→ Tarefas a realizar
A. Responda às seguintes perguntas com base no texto sobre a música de Moullinex para o novobanco:
(i) Que disco lançou Moullinex este ano e qual a sua posição na discografia do músico?
(ii) O que foi pedido a todos os funcionários do banco?
(iii) Em que locais irá estar presente a composição Identidade Sonora?
B. Retome o texto sobre a composição de Moullinex para o novobanco a partir do ponto em que termina.

→ Texto citado
Como dar música ao novobanco?

Ao princípio, foi um convite que o deixou reticente. Deveria Moullinex, produtor de Viseu, criar a música que irá fazer parte do rebranding do novobanco? Mas depois de ouvir o projeto e a explicação sobre a vontade de humanizar a instituição, Luís Clara Gomes não hesitou em aceitar o desafio.

A música tem o poder de nos transportar para locais onde nunca fomos e de explorar sentimentos que estão enterrados no nosso íntimo, mas terá o poder de humanizar uma instituição que outrora deixou milhares de portugueses lesados?

Criar uma música para integrar o rebranding do Novo Banco, agora novobanco, foi o desafio proposto a Moullinex, nome artístico de Luís Clara Gomes, produtor e compositor de música eletrónica, que este ano lançou o seu quarto disco, Requiem for Empathy.

«Claro que tive dúvidas quando me convidaram para este projeto», confessou o músico à Luz, recordando que «existe uma responsabilidade muito grande por se tratar de uma instituição bancária e pelo seu passado», no entanto, bastou uma conversa com os representantes do novobanco para mudar de opinião.

«Senti que as pessoas que estão envolvidas neste rebranding têm os valores certos e têm os valores alinhados com os meus nesse aspeto. Obviamente, não deixa de ser um trabalho encomendado, mas, muito sinceramente, tanto do ponto de vista artístico como do ponto de vista humano e estético identifico-me com ele», esclareceu Moullinex.

O novobanco atravessa um processo de reestruturação, que passa pelo som e pela imagem, e, neste sentido, foi pedida a colaboração de todos os funcionários para gravarem as suas vozes para, através de um modelo matemático e digital, criarem uma onda de voz coletiva que será a nova representação visual do banco.  

Esta vontade de colaborar com os trabalhadores do banco e dar-lhes voz foi um dos grandes motivos que levaram Moullinex a sentir-se atraído pelo projeto e a criar Identidade Sonora, uma composição original que irá estar presente nos balcões da instituição financeira ou nas chamadas de atendimento ao cliente.

→ Excertos dos registos
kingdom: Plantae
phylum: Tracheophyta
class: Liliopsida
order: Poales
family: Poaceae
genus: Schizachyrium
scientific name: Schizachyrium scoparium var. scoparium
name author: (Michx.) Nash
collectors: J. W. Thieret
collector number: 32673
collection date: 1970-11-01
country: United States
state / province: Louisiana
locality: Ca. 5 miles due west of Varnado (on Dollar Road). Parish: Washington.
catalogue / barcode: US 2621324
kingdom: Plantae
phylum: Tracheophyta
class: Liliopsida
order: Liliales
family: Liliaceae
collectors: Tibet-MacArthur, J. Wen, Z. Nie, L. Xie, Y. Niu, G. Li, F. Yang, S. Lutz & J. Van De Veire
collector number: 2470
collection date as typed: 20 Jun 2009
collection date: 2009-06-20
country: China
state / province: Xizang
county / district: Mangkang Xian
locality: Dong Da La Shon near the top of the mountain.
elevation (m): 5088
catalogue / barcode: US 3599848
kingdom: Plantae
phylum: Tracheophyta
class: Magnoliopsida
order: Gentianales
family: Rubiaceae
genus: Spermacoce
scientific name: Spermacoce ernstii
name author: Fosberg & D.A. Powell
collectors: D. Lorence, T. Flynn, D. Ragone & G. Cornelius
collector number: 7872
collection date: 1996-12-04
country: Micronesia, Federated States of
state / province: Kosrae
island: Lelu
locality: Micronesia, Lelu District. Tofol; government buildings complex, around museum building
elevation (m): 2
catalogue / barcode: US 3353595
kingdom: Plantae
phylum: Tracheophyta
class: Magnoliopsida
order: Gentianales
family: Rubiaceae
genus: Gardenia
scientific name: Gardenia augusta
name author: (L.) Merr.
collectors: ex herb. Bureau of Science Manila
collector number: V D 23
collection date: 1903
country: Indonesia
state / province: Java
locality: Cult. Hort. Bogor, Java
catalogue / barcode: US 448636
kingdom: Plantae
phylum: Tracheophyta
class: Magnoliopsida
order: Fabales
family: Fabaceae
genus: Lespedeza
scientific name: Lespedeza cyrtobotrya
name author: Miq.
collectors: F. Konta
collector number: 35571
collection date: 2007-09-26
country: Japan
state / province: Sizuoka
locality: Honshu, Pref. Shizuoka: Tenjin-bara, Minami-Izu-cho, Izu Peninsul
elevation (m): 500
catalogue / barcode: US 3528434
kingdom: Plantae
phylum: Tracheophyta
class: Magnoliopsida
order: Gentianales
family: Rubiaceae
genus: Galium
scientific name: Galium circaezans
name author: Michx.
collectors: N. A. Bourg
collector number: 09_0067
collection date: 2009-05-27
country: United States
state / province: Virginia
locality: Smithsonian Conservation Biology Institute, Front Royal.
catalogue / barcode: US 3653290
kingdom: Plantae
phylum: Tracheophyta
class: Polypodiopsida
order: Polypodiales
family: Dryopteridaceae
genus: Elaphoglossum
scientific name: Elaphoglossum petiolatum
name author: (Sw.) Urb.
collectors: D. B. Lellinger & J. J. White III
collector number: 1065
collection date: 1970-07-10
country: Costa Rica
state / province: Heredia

→ Conjunto de respostas
A.
(i) Lançou Requiem for Empathy, o seu quarto disco.
(ii) Foi-lhes pedido que gravassem as suas vozes para, através de um modelo matemático e digital, se criar uma onda de voz coletiva que será a nova representação visual do banco.
(iii) Nos balcões da instituição financeira ou nas chamadas de atendimento ao cliente.

B.
«A conversa que tive com o António Ramalho, CEO do novobanco, foi muito emocional, falámos sobre as 4500 pessoas que, durante um período de transição, ficaram ‘sem passado, sem presente e sem futuro’, parafraseando as palavras dele, e a imagem de ser uma campanha que era construída com base na voz dos trabalhadores era algo que me ficou muito presente comigo durante o processo de composição», afirmou o músico.

A escolha de Moullinex, um produtor que mais depressa associamos a música de pista de dança do que a composições ambientais para ouvirmos na sala de espera de um banco, foi impulsionada porque a equipa que está a liderar o processo de rebranding procurava um artista português contemporâneo, associado a uma nova geração que cruzasse um som que fosse ao mesmo tempo moderno, mas que tivesse também uma primazia pela parte emocional e humana na música. 

Inspirados pelo trabalho mais recente do músico, Requiem for Empathy, disco lançado em abril, mais concretamente pela música Luz, a BBDO, Brand Practice e Innovation Makers, acabou por convidar Moullinex para dar música ao novobanco.

Os primeiros ‘traços’ da composição surgiram logo após o músico abandonar esta reunião inicial: Sentou-se ao piano e, de uma forma muito instintiva, começou a tocar o que lhe veio à cabeça enquanto se gravava com um telemóvel. Meses mais tarde, voltou a esta gravação e decidiu que seria este o ponto de partida para a música hipnótica e circular.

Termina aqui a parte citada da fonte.